### Brano riportato
──────────

Tre assi lungo i quali indirizzare lo sviluppo economico:
1. messa in sicurezza del territorio e del patrimonio abitativo attraverso un piano di azione di lungo periodo, finanziato con investimenti pubblico-privati, ad esempio analoghi ai PIR;
2. digitalizzazione del lavoro (con le conseguenti politiche di sostegno salariale, riduzione dell’orario di lavoro e politiche della domanda atte a sostenere la crescita occupazionale anche a fronte di significativi incrementi di produttività);
3. sviluppo della green economy italiana (nelle diverse articolazioni di disinquinamento, riconversione energetica e qualità ambientale, economia circolare, gestione dei rifiuti).

──────────

### Consegna
Ricopia dal brano qui sopra sui tre assi dello sviluppo economico la parte tra "Tre assi lungo" e "gestione dei rifiuti).", estremi inclusi.

### Dati forniti
──────────

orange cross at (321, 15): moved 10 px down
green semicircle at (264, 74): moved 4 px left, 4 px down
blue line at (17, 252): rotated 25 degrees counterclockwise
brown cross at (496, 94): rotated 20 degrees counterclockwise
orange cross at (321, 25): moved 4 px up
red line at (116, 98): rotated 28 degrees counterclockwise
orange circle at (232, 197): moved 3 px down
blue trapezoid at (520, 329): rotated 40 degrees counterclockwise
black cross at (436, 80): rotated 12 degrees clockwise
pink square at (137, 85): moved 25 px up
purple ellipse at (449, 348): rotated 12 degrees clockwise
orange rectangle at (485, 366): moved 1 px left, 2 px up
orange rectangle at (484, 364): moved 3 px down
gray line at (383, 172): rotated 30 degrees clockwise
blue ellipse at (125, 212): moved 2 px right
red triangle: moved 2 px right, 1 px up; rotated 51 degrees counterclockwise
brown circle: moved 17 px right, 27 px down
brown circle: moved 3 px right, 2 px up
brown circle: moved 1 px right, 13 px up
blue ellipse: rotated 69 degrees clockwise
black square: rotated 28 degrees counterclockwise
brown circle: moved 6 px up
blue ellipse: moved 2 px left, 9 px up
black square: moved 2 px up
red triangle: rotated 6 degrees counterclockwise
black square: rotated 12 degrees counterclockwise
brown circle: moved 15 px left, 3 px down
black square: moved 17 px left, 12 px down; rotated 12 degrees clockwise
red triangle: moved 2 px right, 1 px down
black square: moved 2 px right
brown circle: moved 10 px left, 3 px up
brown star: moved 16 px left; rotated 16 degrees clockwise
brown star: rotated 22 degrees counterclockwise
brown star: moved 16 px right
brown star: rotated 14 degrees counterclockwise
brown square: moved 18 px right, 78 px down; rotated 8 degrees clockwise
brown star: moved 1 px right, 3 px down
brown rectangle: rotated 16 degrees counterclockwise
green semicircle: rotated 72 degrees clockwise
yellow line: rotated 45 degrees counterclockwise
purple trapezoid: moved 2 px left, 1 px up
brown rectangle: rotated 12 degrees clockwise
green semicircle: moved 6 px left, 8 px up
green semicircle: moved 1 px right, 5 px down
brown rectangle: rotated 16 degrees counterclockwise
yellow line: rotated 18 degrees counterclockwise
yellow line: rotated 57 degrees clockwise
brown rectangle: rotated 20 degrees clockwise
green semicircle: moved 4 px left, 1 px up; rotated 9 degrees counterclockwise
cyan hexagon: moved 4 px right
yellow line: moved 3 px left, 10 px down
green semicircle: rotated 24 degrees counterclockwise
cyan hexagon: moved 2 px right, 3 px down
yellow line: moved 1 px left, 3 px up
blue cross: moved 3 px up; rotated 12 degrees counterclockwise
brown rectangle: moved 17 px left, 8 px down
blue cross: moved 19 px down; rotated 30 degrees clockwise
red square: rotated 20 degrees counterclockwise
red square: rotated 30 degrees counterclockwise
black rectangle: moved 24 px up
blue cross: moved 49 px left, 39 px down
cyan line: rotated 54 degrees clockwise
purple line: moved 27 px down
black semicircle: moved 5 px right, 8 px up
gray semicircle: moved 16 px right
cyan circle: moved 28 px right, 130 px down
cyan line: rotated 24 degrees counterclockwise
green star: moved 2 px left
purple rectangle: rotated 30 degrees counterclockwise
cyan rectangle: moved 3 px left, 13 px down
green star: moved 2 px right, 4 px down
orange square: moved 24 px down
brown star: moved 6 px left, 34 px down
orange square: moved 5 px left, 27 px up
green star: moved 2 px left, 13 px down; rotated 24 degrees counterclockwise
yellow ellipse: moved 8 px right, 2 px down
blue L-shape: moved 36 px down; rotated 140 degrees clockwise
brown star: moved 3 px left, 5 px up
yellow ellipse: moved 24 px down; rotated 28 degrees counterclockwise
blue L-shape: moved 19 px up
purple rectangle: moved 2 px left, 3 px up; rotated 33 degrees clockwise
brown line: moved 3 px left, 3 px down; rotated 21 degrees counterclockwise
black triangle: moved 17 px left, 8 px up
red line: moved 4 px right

──────────

### Risposta completa
Tre assi lungo i quali indirizzare lo sviluppo economico:
1. messa in sicurezza del territorio e del patrimonio abitativo attraverso un piano di azione di lungo periodo, finanziato con investimenti pubblico-privati, ad esempio analoghi ai PIR;
2. digitalizzazione del lavoro (con le conseguenti politiche di sostegno salariale, riduzione dell’orario di lavoro e politiche della domanda atte a sostenere la crescita occupazionale anche a fronte di significativi incrementi di produttività);
3. sviluppo della green economy italiana (nelle diverse articolazioni di disinquinamento, riconversione energetica e qualità ambientale, economia circolare, gestione dei rifiuti).